Although it is inevitable that CCRT will be associated with enhanced acute toxicity (12,13), there has been a lack of animal studies on the relation between adverse effects and the timing of administration of anticancer drugs. Therefore, we performed the present investigation using αT3 transgenic mice bearing SV40-induced undifferentiated lens epithelial tumors (17,18).
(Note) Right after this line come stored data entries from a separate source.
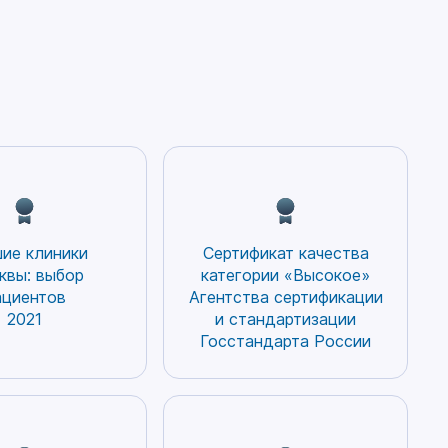
ие клиники
Сертификат качества
квы: выбор
категории «Высокое»
ациентов
Агентства сертификации
2021
и стандартизации
Госстандарта России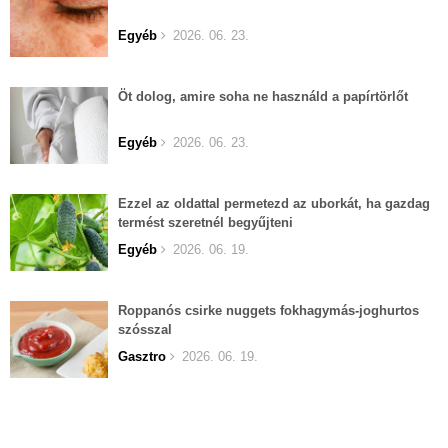
Egyéb
2026. 06. 23.
Öt dolog, amire soha ne használd a papírtörlőt
Egyéb
2026. 06. 23.
Ezzel az oldattal permetezd az uborkát, ha gazdag
termést szeretnél begyűjteni
Egyéb
2026. 06. 19.
Roppanós csirke nuggets fokhagymás-joghurtos
szósszal
Gasztro
2026. 06. 19.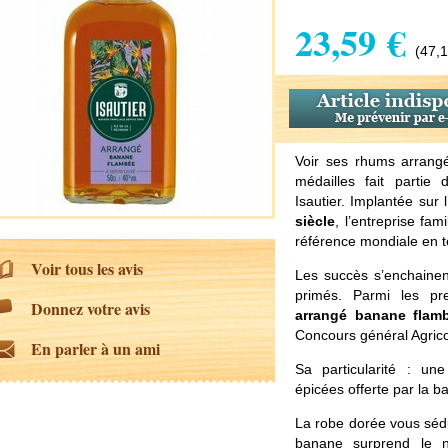
23,59 €
(47,1
Voir ses rhums arrang
médailles fait partie
Isautier. Implantée sur 
siècle
, l’entreprise fam
référence mondiale en 
Voir tous les avis
Les succès s’enchainen
primés. Parmi les pr
Donnez votre avis
arrangé banane flam
Concours général Agrico
En parler à un ami
Sa particularité : u
épicées offerte par la b
La robe dorée vous sédu
banane surprend le n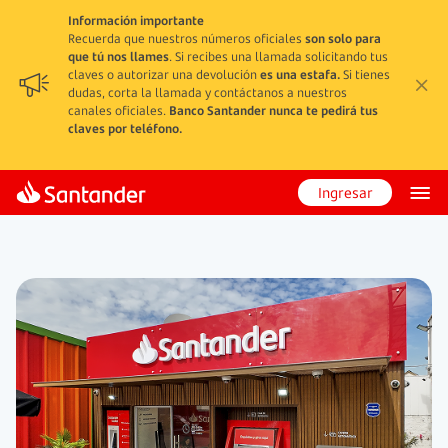
Información importante
Recuerda que nuestros números oficiales
son solo para
que tú nos llames
. Si recibes una llamada solicitando tus
claves o autorizar una devolución
es una estafa.
Si tienes
dudas, corta la llamada y contáctanos a nuestros
canales oficiales.
Banco Santander nunca te pedirá tus
claves por teléfono.
Ingresar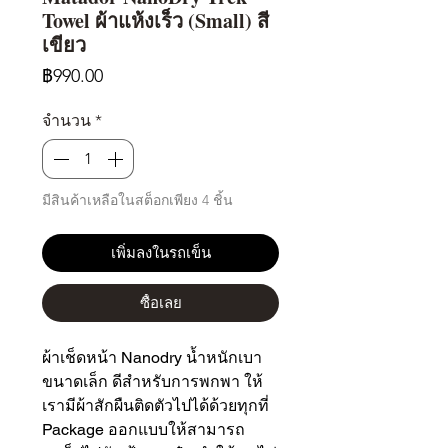
Towel ผ้าแห้งเร็ว (Small) สี
เขียว
ราคา
฿990.00
จำนวน
*
มีสินค้าเหลือในสต็อกเพียง 4 ชิ้น
เพิ่มลงในรถเข็น
ซื้อเลย
ผ้าเช็ดหน้า Nanodry น้ำหนักเบา
ขนาดเล็ก ดีสำหรับการพกพา ให้
เรามีผ้าสักผืนติดตัวไปได้ด้วยทุกที่
Package ออกแบบให้สามารถ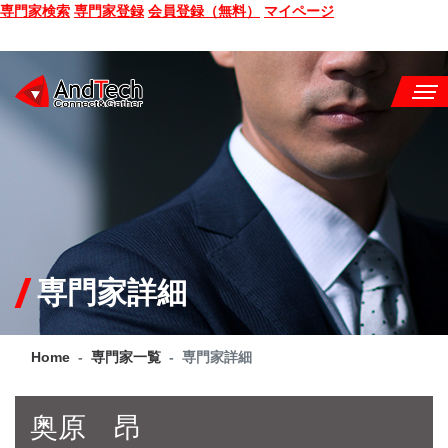
専門家検索
専門家登録
会員登録（無料）
マイページ
SEMINAR
BOOK
CONSULTING
SERVICE
専門家詳細
COMPANY
Home
専門家一覧
専門家詳細
Q&A
SITE MAP
奥原 昂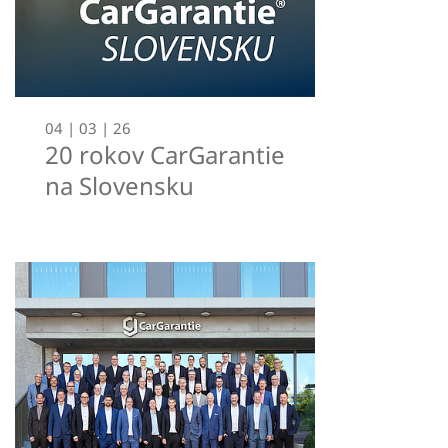
04 | 03 | 26
20 rokov CarGarantie
na Slovensku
Comparison of the three combined treatment groups showed that the antitumor activity of CCRT was superior with respect to the tumor reduction rate and the apoptotic effect, although leukopenia was also most severe. In contrast, when cisplatin was administered before radiotherapy the antitumor activity (both tumor reduction rate and the apoptotic effect) was lower than with CCRT or with administration of cisplatin after radiotherapy, and there was a significant difference in the extent of apoptosis between the CCRT group and the cisplatin-first group (P=0.031). Although leukopenia was less severe in the cisplatin-first group, there was no significant difference from the other groups. These results suggest that it may be unwise to administer cisplatin before radiotherapy. It was recently reported that neoadjuvant chemotherapy with weekly paclitaxel and carboplatin before CCRT is beneficial for locally advanced cervical carcinoma (31,32). Therefore, further studies are needed to examine the effectiveness of such agents with radiotherapy in our animal model.

In conclusion, the present study performed on mice did not show the superiority of CCRT over administration of chemotherapy after radiotherapy with respect to efficacy and adverse effects, therefore we could not demonstrate that CCRT is the optimum treatment. However, our findings in this animal model demonstrated that chemotherapy with cisplatin should probably not be performed before irradiation for the treatment of cancer.